The girl was talking on the telephone. She motioned to him to wait, and kept talking. He stood leaning on the counter, watching the movement of her dry mouth, and after a while she hung up and came back to him. She tried for a real smile and missed, and said, “Well, now. All done?”
“Yes.”
She went through the forms, looking them all over, and nodding to herself. When she was done, she said, “That’s fine. You’re all set.”
He said, “They told me I won’t get any money till next week.”
“That’s right. You’re paid the Friday after each pay period.”
“I don’t have any money. I’ll need money for food and rent.”
“It’s possible you’ll be able to arrange a loan somewhere. From one of the agencies in town, or from a friend.”
“I don’t know anybody here.”
“Company policy forbids making advance payments.”
“Then pay me tomorrow for the work I do tonight.”
“As I say, company police forbids making advance payments.”
He shook his head. “I don’t want an advance payment. Pay me tomorrow for the work I do tonight.”
“That would be considered an advance payment, and company police forbids it.” She shrugged slightly. “I don’t make the rules,” she said.
He was going to argue some more, but instead he closed his mouth and looked at her. It was true what she said, she didn’t make the rules. She had no responsibility, she could not be held responsible.
He felt sad again, and felt a mute pity for her, but he didn’t know why. He only knew it was cruel to stand here and badger her about her enforcement of rules she hadn’t made. He said, meaning it deeply, “I’m sorry.”
She looked surprised, and then annoyed, and he realized she thought he was being flippant, because that was supposed to be
her
line.
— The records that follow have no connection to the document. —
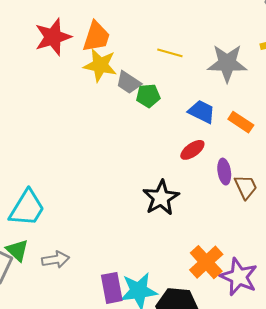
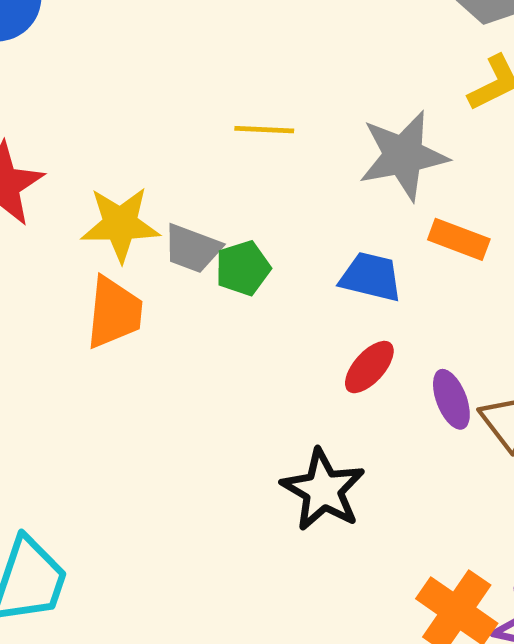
orange trapezoid: (96, 37) -> (114, 313), moved
yellow line: (170, 53) -> (264, 130), moved
orange rectangle: (241, 122) -> (459, 239), moved

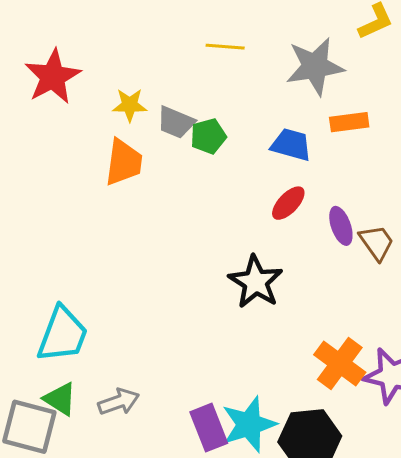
yellow star: (120, 224) -> (130, 105), size x0.7
orange rectangle: (459, 239) -> (349, 122), turned -30

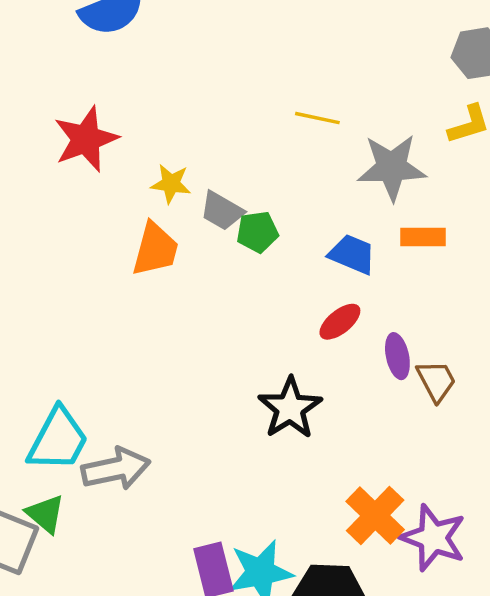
yellow line: (225, 47) -> (317, 118), moved
gray arrow: (119, 402) -> (116, 469), moved, size x1.4

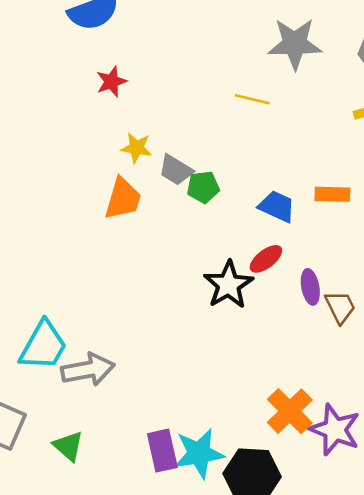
red star: (86, 139) -> (111, 82), moved, size x0.6
gray star: (392, 167) -> (295, 44), moved
black star: (290, 408) -> (228, 285), moved
green triangle: (45, 514) -> (68, 446), moved

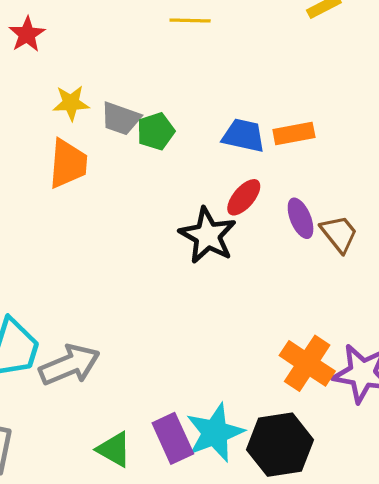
orange rectangle: (332, 194) -> (294, 134), moved
green triangle: (68, 446) -> (114, 449), moved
She was supposed to say
I’m sorry
, and he was supposed to answer
That’s all right
.
“That’s all right,” he said. He turned and walked out of the Employment Office. He went back out to Western Avenue and turned left and walked across the small bridge into the downtown section. It seemed to him that the tannery smell was less strong, but then he understood he was beginning to get used to it.
He was very hungry. He stopped in at the restaurant where he’d eaten last night, and spent seventy cents on lunch. Then he went back to the hotel.
He started on by the Dutch door and the young man with the sharp guilty defiant face, the clerk, but the clerk said, “Oh, no you don’t! Where do you think you’re going?”
Cole didn’t understand him. He said, “Up to my room.”
“You don’t have a room.” He pointed. “There’s your stuff.”
Cole looked, and saw his suitcase and canvas bag on the floor near the door. He said, “What’s that for?”
“I told you checkout time was one o’clock.” The clerk was making no effort to keep the triumph out of his voice.
Now that the clerk had reminded him, he remembered the conversation this morning. He looked at his watch, and it was quarter after two. He shook his head, and said, “You saw my luggage there. You knew I’d be coming back.”
“I told you this morning, checkout time is one o’clock.”
“Where’s the owner?”
The clerk laughed. “City and County Trust,” he said. “Two blocks over.”
“The manager, then.”
“As far as you’re concerned,
I’m
the manager.”
There was silence then, while Cole tried to think. He had always been sure of himself, all his life, but this business about his memory was affecting him other ways, making him less sure of anything, less sure of himself. He said, “Why do you have to be like this?”
“We don’t want no deadbeats around here.”
Cole shook his head. “In this place? What else could you get here? What are you?”
“Just take your stuff and scram. Or, if you want to stay another night, cash in advance.”
“The hotel is cheap and shoddy, and you’re cheap and shoddy. What can you expect?” But the last sentence was directed at himself.